» Transcribed page contents:
>>>>

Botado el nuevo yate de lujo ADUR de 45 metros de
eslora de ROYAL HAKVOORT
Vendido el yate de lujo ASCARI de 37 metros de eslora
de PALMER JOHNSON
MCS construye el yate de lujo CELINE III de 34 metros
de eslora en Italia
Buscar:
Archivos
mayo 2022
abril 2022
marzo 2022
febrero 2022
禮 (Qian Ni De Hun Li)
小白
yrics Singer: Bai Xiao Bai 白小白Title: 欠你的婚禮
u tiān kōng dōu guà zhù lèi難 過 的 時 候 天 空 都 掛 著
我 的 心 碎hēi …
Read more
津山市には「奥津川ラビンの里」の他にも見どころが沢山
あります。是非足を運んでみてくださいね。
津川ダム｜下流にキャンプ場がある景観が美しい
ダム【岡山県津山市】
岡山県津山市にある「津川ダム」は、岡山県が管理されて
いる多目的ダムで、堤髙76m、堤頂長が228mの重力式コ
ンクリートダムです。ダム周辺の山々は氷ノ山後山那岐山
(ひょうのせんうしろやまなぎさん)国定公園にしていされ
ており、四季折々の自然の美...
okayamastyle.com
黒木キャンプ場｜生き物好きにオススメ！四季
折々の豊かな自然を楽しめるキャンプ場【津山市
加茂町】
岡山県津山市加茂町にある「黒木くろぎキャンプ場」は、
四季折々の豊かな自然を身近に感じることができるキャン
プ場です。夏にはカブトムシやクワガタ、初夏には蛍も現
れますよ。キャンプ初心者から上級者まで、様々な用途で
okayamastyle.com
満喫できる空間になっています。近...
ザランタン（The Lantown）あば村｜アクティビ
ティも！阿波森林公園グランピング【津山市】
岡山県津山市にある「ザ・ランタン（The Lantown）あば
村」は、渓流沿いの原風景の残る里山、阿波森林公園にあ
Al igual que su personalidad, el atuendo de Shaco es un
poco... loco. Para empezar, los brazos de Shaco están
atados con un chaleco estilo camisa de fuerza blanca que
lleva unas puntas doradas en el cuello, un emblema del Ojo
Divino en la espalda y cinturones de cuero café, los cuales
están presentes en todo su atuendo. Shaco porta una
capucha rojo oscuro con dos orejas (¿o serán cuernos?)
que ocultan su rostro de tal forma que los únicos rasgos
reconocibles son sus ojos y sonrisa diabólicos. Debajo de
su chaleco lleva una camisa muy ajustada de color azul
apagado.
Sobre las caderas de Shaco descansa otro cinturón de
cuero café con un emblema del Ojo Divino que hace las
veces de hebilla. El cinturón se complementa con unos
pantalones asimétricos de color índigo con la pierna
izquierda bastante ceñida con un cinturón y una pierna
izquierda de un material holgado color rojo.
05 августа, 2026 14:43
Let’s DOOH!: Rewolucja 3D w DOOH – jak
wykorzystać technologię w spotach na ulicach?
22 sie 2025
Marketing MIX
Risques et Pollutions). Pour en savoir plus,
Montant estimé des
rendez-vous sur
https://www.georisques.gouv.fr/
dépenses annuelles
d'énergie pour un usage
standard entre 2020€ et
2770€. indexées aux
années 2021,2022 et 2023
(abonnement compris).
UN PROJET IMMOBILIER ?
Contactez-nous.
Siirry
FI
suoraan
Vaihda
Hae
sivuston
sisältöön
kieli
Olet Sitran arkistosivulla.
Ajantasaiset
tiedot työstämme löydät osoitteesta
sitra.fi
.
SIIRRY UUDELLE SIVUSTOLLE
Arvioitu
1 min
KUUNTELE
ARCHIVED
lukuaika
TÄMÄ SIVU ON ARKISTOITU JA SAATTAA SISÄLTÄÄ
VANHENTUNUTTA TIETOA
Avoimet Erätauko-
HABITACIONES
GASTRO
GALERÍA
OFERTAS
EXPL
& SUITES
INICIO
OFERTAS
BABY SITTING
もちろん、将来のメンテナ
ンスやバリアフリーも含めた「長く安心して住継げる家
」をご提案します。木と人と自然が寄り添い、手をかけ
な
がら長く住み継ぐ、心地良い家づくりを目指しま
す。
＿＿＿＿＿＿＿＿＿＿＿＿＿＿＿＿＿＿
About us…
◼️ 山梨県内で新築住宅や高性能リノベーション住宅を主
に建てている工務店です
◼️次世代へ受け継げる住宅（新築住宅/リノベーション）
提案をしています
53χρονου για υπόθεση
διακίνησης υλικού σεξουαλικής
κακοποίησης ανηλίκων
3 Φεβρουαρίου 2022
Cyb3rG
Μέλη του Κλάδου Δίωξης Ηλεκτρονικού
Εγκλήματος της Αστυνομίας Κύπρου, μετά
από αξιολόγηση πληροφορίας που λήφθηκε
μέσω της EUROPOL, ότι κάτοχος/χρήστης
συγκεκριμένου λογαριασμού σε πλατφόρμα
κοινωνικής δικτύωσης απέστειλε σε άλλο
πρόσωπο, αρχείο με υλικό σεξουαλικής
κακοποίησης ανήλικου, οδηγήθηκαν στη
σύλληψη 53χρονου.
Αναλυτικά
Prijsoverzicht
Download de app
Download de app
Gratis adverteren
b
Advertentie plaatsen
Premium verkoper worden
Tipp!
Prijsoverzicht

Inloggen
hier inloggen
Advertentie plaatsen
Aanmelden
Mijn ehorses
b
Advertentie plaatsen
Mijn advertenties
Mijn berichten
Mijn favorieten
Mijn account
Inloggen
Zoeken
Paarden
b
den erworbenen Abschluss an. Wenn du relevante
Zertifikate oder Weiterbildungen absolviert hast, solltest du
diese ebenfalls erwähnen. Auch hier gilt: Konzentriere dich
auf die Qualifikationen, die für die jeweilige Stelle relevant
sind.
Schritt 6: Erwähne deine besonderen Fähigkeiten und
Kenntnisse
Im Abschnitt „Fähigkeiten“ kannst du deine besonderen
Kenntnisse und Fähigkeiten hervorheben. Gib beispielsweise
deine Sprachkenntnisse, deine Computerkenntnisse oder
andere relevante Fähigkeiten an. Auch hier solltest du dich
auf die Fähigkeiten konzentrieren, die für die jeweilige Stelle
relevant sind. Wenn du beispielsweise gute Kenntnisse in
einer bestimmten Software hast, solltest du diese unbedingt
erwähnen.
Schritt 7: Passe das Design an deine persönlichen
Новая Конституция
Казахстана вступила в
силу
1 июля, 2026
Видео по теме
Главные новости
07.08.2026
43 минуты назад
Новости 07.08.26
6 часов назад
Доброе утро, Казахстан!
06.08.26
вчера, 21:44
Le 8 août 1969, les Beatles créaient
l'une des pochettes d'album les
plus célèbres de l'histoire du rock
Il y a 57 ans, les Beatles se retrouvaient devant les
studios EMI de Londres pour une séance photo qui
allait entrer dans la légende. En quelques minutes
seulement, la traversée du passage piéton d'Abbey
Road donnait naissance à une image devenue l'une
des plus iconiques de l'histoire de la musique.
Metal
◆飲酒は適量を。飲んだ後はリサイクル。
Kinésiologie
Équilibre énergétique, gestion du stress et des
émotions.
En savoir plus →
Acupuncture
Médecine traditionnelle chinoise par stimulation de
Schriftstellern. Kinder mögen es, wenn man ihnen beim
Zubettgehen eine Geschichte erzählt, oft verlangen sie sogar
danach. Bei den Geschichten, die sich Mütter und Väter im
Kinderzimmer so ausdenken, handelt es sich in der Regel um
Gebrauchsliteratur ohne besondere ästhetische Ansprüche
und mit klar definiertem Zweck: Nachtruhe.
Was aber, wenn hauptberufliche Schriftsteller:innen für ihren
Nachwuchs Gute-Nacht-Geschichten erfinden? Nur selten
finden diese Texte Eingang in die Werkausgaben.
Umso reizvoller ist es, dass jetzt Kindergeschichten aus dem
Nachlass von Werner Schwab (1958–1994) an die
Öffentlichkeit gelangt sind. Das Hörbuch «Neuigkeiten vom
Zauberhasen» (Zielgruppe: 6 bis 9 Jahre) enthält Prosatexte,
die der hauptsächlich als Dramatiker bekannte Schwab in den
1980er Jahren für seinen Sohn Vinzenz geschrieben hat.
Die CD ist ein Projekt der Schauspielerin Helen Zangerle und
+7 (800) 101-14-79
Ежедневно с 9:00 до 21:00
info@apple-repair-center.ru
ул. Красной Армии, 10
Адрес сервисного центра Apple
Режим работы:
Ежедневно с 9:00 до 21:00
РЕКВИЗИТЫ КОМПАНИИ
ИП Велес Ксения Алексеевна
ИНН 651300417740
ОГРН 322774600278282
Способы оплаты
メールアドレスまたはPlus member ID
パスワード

<<<<

» WHAT THE TASK REQUIRES:
A word-for-word copy of the lines above from the one with "συγκεκριμένου λογαριασμού σε πλατφόρμα" through the one with "Zertifikate oder Weiterbildungen", inclusive, is the only output wanted.

» EXERCISE ANSWER:
συγκεκριμένου λογαριασμού σε πλατφόρμα
κοινωνικής δικτύωσης απέστειλε σε άλλο
πρόσωπο, αρχείο με υλικό σεξουαλικής
κακοποίησης ανήλικου, οδηγήθηκαν στη
σύλληψη 53χρονου.
Αναλυτικά
Prijsoverzicht
Download de app
Download de app
Gratis adverteren
b
Advertentie plaatsen
Premium verkoper worden
Tipp!
Prijsoverzicht

Inloggen
hier inloggen
Advertentie plaatsen
Aanmelden
Mijn ehorses
b
Advertentie plaatsen
Mijn advertenties
Mijn berichten
Mijn favorieten
Mijn account
Inloggen
Zoeken
Paarden
b
den erworbenen Abschluss an. Wenn du relevante
Zertifikate oder Weiterbildungen absolviert hast, solltest du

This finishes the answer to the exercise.